◆ Your objective ◆
Your answer should hold only the lines from the one containing "[580,524,812,537] by adding" through the last line below, copied exactly; pictures stay out.

◆ Task input ◆
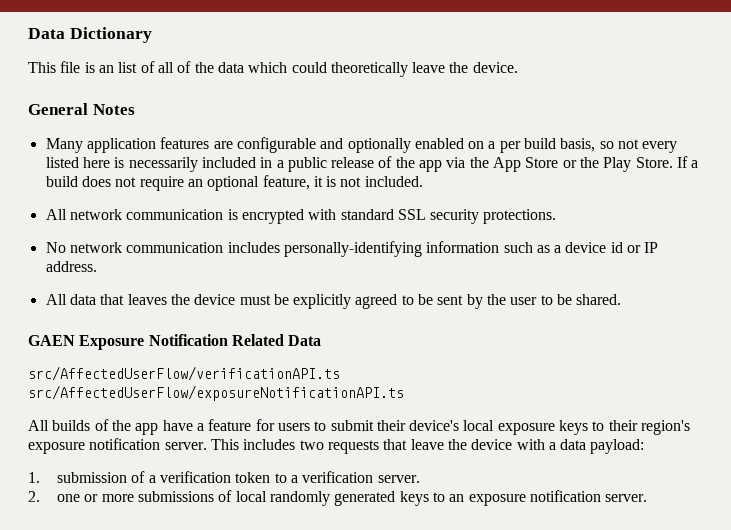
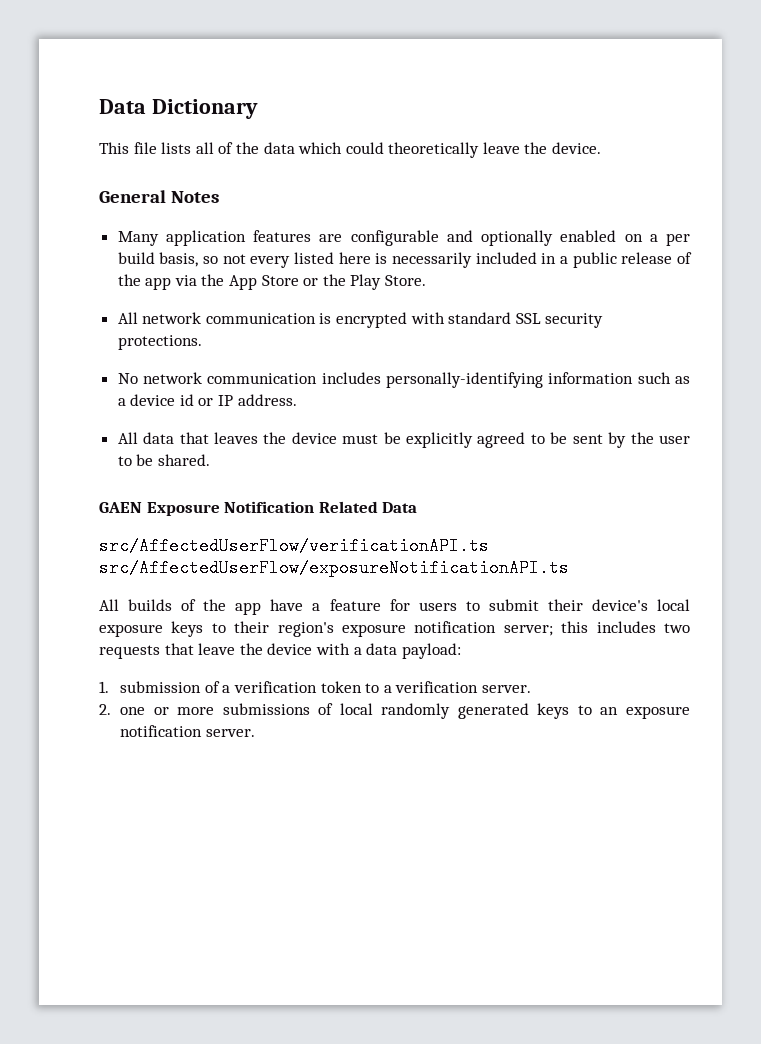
[84,61,155,73] is an list of -> [161,142,192,154] lists
[677,156,699,168] [45,175,423,191] If a build does not require an optional feature, it is not included. -> (427, 280) none
[164,439,239,450] server. This -> [503,621,589,636] server; this

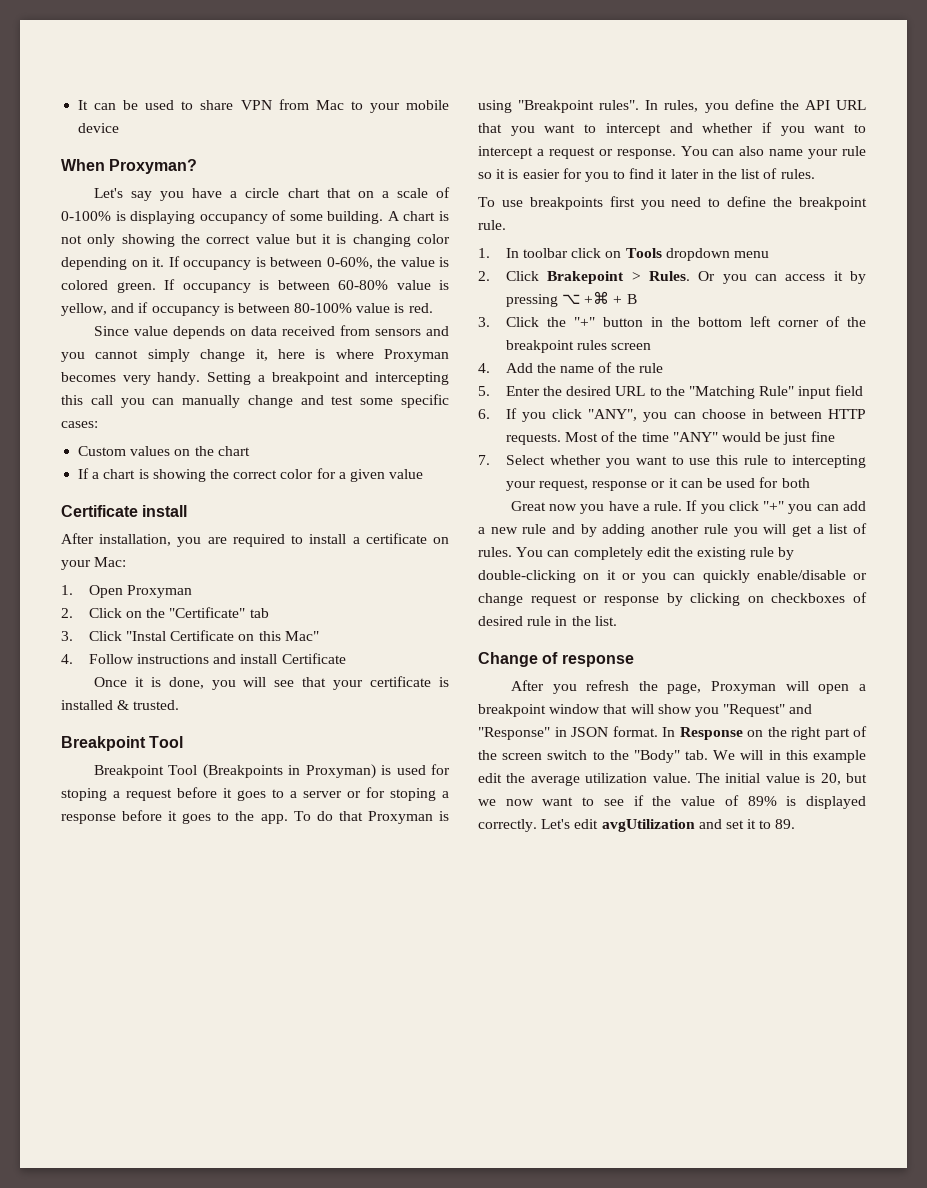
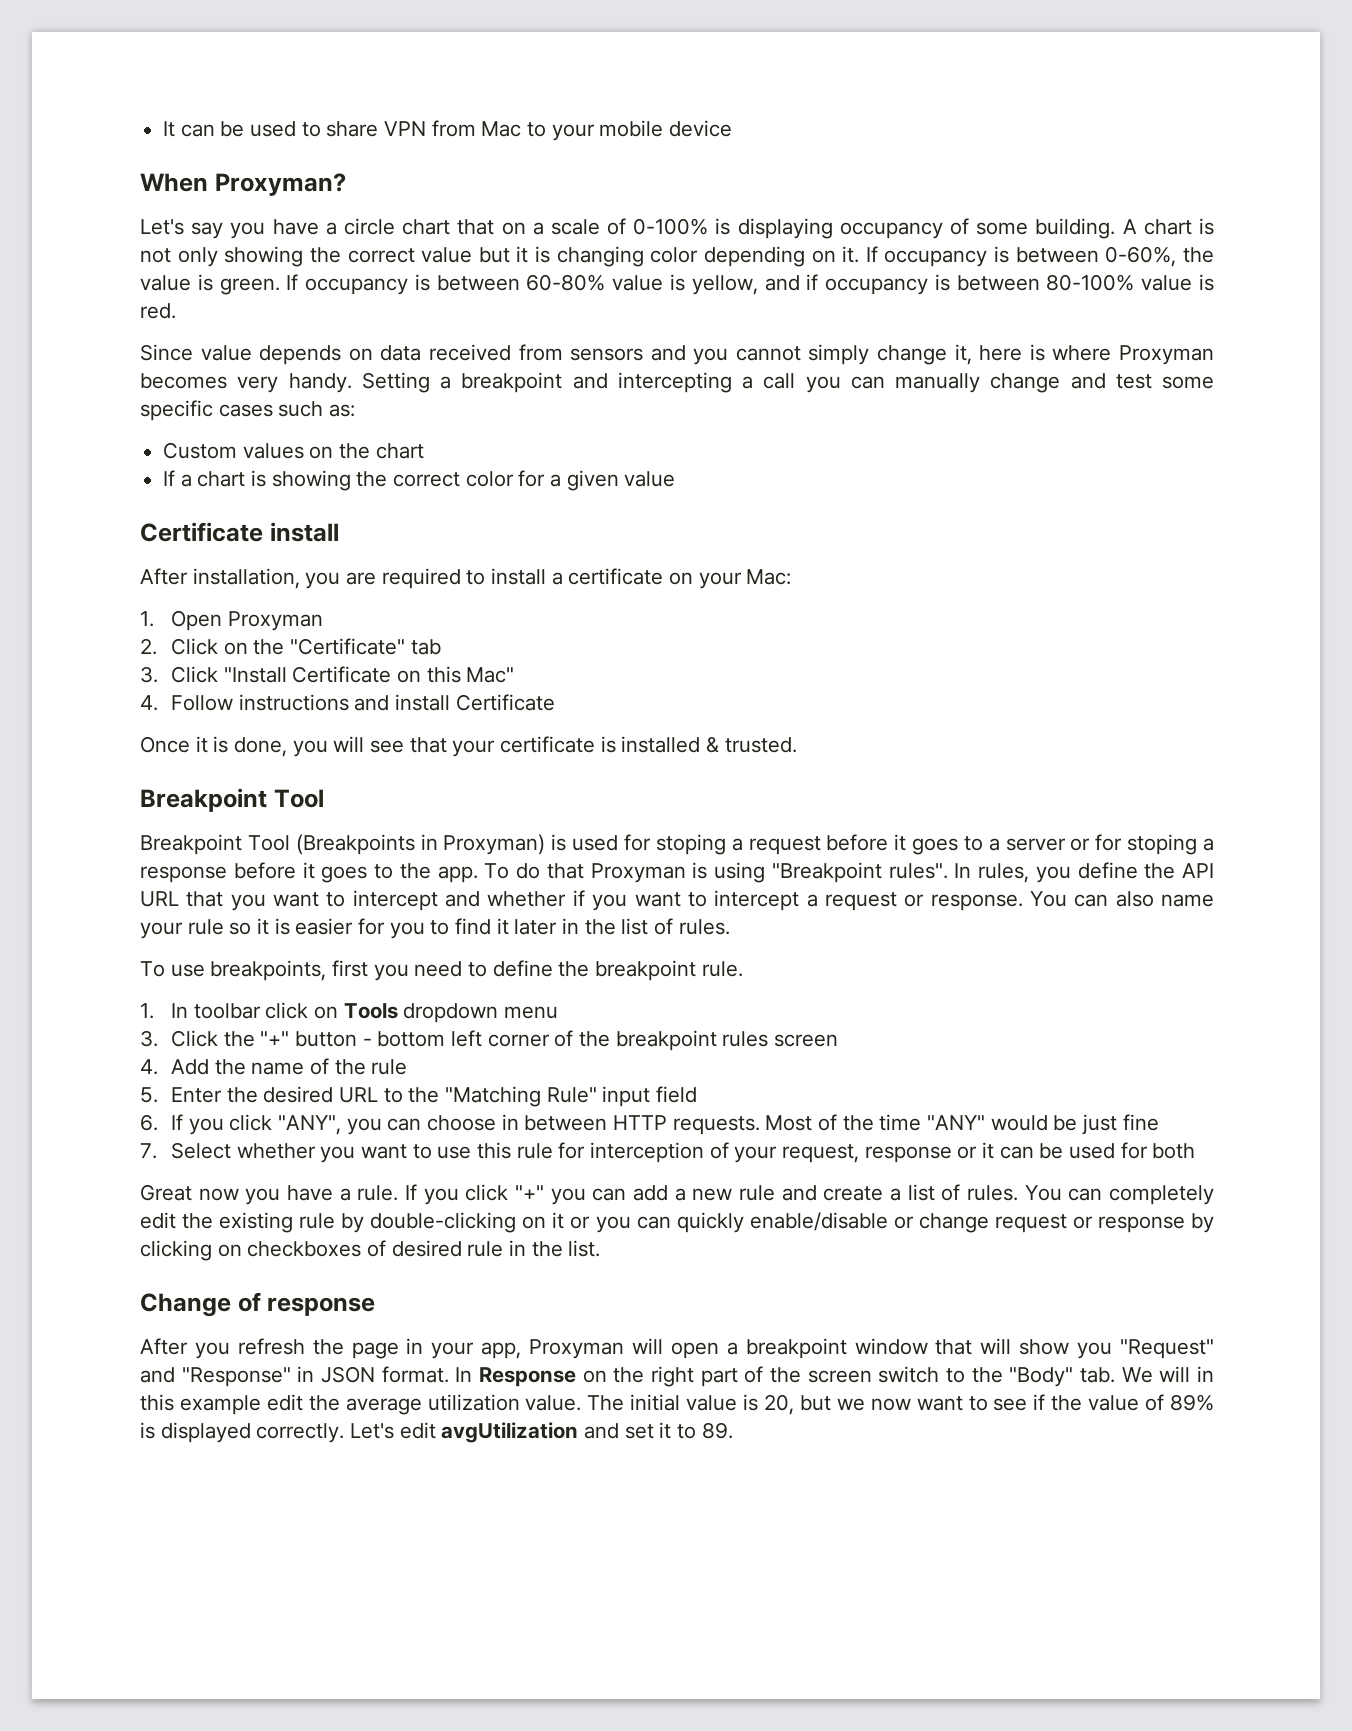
[61,280,108,290] colored -> (213, 282) none
[61,395,83,405] this -> [742,376,753,389] a
[61,421,98,428] cases: -> [218,401,356,417] cases such as:
[126,631,167,641] "Instal -> [223,667,287,683] "Install
[529,197,603,210] breakpoints -> [210,960,327,981] breakpoints,
[478,271,866,284] [505,291,637,307] // 2. Click Brakepoint > Rules. Or you can access it by pressing ⌥ +⌘ + B -> (559, 1012) none
[650,317,690,327] in the -> [362,1038,372,1046] -
[774,455,866,468] to intercepting -> [558,1142,729,1163] for interception of
[580,524,812,537] by adding another rule you will get -> [823,1186,884,1201] create
[667,683,702,694] page, -> [351,1338,522,1359] page in your app,

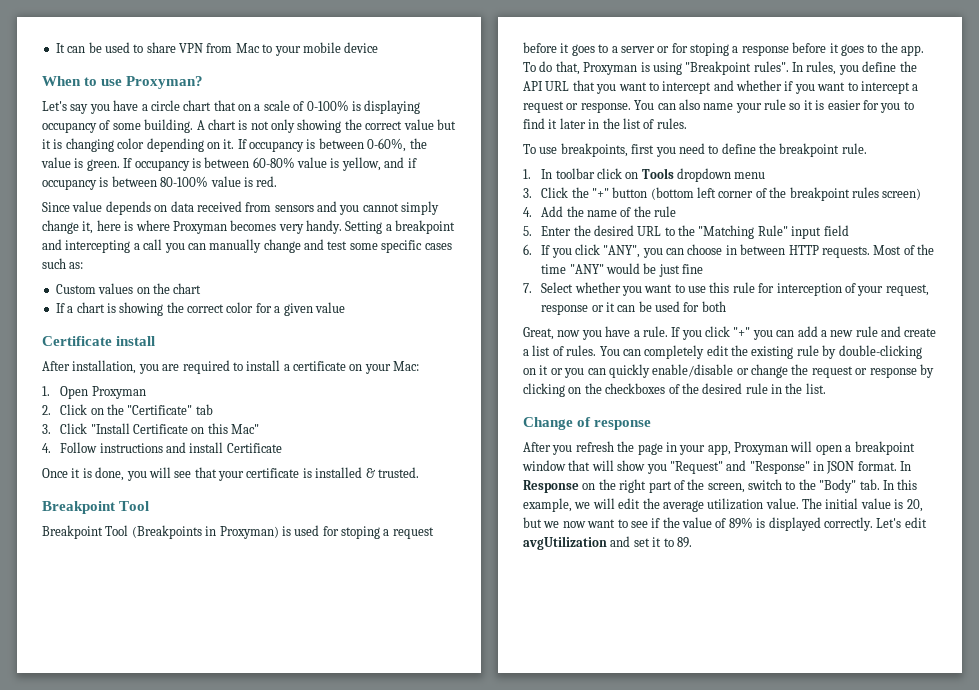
(208, 182) none -> [84,77,123,86] to use
[546,863,584,879] that -> [555,61,580,75] that,
[362,1031,446,1047] - bottom -> [650,187,694,200] (bottom
[774,1034,839,1047] screen -> [882,188,922,200] screen)
[140,1184,192,1201] Great -> [523,327,554,340] Great,
(989, 1223) none -> [791,364,809,375] the
(242, 1250) none -> [584,383,602,394] the
(387, 1248) none -> [681,383,699,394] the
[807,1370,872,1383] screen -> [707,483,745,493] screen,
[1121,1366,1214,1383] [140,1394,261,1415] We will in this example -> [882,479,918,490] [523,498,615,512] In this example, we will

◆ The answer ◆
[580,524,812,537] by adding another rule you will get -> [823,1186,884,1201] create
[667,683,702,694] page, -> [351,1338,522,1359] page in your app,

(208, 182) none -> [84,77,123,86] to use
[546,863,584,879] that -> [555,61,580,75] that,
[362,1031,446,1047] - bottom -> [650,187,694,200] (bottom
[774,1034,839,1047] screen -> [882,188,922,200] screen)
[140,1184,192,1201] Great -> [523,327,554,340] Great,
(989, 1223) none -> [791,364,809,375] the
(242, 1250) none -> [584,383,602,394] the
(387, 1248) none -> [681,383,699,394] the
[807,1370,872,1383] screen -> [707,483,745,493] screen,
[1121,1366,1214,1383] [140,1394,261,1415] We will in this example -> [882,479,918,490] [523,498,615,512] In this example, we will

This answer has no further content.